PyTorch version of Stable Baselines, reliable implementations of reinforcement learning algorithms.
https://stable-baselines3.readthedocs.io
MIT License
8.68k stars 1.65k forks source link

[Feature Request] Additional Callback before stepping the optimizer #1980

Closed kcorder closed 1 month ago

kcorder commented 1 month ago

🚀 Feature

Inside the train() method for all algorithms, add an additional callback method before stepping the optimizer. This method could be named on_optimizer_step(), added as a method to the BaseCallback class.

Motivation

It would be useful if there was a way to modify the loss value for algorithms before stepping the optimizer. Currently the only way to do this is to subclass the algorithm and override the train() method, making needed changes there. However this would require subclassing every algorithm that one might want to compare with such changes.

I use Stable-Baselines3 for research and often that is adding features to existing algorithms and I have run into this issue several times now. For example, the Random Convolution method uses a feature matching loss that can be added to the policy loss. If I start with A2C, implement this, and then want to try it with PPO or some other algorithm, they all require custom subclasses. This is tedious and not really needed for algorithm-agnostic features like the aforementioned or Random Network Distillation, etc.

Pitch

  1. Add new method on_optimizer_step() to BaseCallback class
  2. Call this method in every algorithm train() method before the optimization step. For instance, in PPO this would be inserted at line 273: https://github.com/DLR-RM/stable-baselines3/blob/bd3c0c653068a6af1993df7be1a12acfb4be0127/stable_baselines3/ppo/ppo.py#L256-L278
  3. (2) requires that a reference to the callback object is saved as a class member during learn() (preferred in my opinion), or that it is passed through as an argument like train(callback).

Alternatives

Another way to support this is to refactor the train() method so that it does not step the optimizer. This would be similar to how RLlib does training with a 2-step process. So instead we would first get the loss value, then learn() would call a new optimization_step() method.
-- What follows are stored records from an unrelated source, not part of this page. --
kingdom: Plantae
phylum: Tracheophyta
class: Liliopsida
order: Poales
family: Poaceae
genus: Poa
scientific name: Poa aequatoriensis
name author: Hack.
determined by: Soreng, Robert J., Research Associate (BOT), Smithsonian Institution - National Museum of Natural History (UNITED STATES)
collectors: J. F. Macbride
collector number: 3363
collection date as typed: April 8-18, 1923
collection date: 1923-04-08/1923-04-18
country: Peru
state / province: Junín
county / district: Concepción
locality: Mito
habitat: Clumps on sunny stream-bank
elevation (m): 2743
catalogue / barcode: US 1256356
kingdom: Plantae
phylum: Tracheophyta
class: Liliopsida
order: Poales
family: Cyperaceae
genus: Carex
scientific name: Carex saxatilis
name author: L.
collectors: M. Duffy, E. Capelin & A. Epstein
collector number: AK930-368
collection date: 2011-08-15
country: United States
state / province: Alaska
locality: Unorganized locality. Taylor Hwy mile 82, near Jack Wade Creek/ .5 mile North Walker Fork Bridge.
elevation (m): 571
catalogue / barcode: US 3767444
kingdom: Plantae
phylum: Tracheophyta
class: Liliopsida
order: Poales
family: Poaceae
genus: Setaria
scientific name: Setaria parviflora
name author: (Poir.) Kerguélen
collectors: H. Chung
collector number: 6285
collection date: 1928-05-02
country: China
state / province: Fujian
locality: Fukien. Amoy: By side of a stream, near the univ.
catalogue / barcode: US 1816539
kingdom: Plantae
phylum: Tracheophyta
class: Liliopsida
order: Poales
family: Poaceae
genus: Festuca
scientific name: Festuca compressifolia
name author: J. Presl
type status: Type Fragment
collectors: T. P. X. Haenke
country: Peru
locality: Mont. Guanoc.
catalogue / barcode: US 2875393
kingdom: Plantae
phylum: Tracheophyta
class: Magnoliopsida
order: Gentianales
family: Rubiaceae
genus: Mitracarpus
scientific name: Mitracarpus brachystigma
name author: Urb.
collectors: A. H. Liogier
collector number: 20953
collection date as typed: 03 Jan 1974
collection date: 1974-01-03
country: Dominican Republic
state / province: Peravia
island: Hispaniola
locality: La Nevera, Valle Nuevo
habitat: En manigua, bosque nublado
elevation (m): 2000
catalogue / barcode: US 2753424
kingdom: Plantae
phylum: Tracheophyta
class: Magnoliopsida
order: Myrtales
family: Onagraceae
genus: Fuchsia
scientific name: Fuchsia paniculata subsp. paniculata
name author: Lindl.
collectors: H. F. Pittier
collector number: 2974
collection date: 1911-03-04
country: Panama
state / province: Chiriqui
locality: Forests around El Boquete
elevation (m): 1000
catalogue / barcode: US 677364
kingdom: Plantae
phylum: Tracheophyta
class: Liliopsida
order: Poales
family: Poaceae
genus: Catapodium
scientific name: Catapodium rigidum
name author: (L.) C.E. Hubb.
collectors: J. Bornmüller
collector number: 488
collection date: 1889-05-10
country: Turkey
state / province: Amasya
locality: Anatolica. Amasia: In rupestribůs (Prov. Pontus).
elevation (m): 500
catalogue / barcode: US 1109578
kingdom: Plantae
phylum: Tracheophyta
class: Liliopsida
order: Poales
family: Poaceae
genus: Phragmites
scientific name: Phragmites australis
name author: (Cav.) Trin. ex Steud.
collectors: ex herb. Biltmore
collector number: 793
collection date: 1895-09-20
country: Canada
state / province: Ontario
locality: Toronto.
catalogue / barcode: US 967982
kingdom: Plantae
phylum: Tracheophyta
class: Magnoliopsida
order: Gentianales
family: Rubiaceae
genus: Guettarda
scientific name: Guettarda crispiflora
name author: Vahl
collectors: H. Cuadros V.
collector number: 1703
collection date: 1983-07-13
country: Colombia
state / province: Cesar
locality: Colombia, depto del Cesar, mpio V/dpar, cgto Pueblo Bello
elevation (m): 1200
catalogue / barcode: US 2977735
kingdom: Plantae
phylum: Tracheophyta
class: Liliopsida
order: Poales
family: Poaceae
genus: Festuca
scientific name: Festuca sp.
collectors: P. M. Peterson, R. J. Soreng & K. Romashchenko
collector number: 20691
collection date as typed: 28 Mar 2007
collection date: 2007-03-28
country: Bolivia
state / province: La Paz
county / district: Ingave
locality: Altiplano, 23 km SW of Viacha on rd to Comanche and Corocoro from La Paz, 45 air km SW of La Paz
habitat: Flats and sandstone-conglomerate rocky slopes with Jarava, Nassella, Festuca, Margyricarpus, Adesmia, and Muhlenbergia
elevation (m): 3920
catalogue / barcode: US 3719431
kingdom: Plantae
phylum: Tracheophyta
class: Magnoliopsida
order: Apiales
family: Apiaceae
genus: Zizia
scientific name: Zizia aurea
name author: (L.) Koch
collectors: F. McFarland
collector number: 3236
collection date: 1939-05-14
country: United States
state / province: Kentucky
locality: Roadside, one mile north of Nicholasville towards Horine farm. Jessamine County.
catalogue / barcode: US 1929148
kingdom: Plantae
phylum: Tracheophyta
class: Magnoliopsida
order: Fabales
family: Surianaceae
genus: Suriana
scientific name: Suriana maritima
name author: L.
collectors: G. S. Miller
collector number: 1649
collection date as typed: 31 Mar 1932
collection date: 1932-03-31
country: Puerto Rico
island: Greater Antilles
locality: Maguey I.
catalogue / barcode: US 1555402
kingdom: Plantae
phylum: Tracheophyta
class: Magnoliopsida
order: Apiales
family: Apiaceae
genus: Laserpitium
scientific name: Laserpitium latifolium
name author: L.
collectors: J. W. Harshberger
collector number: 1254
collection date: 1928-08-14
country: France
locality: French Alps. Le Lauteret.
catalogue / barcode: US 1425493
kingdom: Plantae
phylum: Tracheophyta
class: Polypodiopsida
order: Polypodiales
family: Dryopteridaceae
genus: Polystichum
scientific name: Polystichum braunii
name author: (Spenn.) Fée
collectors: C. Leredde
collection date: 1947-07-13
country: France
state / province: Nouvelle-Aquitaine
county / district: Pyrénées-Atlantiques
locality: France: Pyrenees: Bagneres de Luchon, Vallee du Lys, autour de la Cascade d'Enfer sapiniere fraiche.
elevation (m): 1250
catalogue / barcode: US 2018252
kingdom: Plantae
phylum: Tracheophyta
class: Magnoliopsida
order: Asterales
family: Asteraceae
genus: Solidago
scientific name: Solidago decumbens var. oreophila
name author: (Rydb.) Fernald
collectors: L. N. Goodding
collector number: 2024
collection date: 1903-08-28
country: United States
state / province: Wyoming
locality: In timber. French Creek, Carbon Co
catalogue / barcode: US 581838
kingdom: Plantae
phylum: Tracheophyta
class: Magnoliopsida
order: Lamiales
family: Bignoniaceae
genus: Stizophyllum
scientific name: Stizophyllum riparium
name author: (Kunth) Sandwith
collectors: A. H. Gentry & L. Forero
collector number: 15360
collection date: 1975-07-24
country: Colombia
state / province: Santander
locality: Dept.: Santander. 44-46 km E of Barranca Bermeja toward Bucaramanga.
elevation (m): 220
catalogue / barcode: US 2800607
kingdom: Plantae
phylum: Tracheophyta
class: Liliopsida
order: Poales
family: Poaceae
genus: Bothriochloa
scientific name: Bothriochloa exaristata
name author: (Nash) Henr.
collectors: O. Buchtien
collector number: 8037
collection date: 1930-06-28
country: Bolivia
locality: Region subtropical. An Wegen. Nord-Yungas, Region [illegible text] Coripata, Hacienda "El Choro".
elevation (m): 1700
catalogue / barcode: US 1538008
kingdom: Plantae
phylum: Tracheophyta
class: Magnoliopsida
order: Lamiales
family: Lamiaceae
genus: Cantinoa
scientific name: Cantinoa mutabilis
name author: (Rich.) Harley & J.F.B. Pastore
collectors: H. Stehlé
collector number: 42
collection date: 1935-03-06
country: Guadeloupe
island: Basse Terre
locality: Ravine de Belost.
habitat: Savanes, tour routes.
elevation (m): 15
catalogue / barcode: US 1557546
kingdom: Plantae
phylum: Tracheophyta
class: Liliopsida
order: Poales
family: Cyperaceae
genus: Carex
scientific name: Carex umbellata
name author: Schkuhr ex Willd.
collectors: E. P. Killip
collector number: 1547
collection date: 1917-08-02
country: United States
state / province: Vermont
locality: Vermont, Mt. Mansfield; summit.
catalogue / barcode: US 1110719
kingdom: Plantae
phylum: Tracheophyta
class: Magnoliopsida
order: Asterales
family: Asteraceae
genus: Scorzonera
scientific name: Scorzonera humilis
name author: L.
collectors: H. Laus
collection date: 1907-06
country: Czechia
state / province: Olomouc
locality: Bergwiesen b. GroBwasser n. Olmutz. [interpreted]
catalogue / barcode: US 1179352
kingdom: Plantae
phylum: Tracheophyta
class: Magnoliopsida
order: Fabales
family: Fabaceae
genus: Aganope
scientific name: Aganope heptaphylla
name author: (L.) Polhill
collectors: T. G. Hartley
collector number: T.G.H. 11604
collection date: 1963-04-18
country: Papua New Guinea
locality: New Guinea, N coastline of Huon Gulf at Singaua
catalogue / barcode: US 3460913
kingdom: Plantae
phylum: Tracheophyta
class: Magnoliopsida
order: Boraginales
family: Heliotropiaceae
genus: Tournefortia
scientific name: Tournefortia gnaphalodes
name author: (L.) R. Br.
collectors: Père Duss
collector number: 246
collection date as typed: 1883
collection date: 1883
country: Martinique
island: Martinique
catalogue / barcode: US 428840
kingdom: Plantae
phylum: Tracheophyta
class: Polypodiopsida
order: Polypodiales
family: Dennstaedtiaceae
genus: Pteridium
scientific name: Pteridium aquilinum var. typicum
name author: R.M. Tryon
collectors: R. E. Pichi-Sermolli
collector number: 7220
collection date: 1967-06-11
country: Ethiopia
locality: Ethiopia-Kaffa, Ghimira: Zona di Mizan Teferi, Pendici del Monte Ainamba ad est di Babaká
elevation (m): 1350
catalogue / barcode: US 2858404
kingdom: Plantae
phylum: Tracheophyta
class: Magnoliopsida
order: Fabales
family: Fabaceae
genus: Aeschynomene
This would require even more code change and is less flexible. E.g., PPO's training loop would be harder to fit into this scheme.

Additional context

While this does require touching every algorithm train() method, implementing the default behavior as pass (as most callback methods are) is safe.

Checklist

araffin commented 1 month ago

Hello,

If I start with A2C, implement this, and then want to try it with PPO or some other algorithm, they all require custom subclasses.

This is indeed the recommended way. Especially since you usually want to add some monitoring or do more custom things that are not practical with callbacks. You would only need to copy and paste the train() and update it to your convenience.

It seems from the way you describe things that you are mostly interested in A2C/PPO where there is only one optimizer. The approach you suggest would not be trivial for SAC, TD3, or CrossQ, for example.

(btw, A2C is a special case of PPO: https://arxiv.org/abs/2205.09123)

kcorder commented 1 month ago

I see what what you mean regarding SAC/TD3 – not just because of multiple optimizers but because actor loss depends on newly updated critic.

For reference I have implemented ~5 additional features, some of which must go inside the train() method. Adding new features to multiple classes is still a lot of code duplication. So I think I'll subclass the algs with a custom mixin so the additional train() stuff only needs to be written once.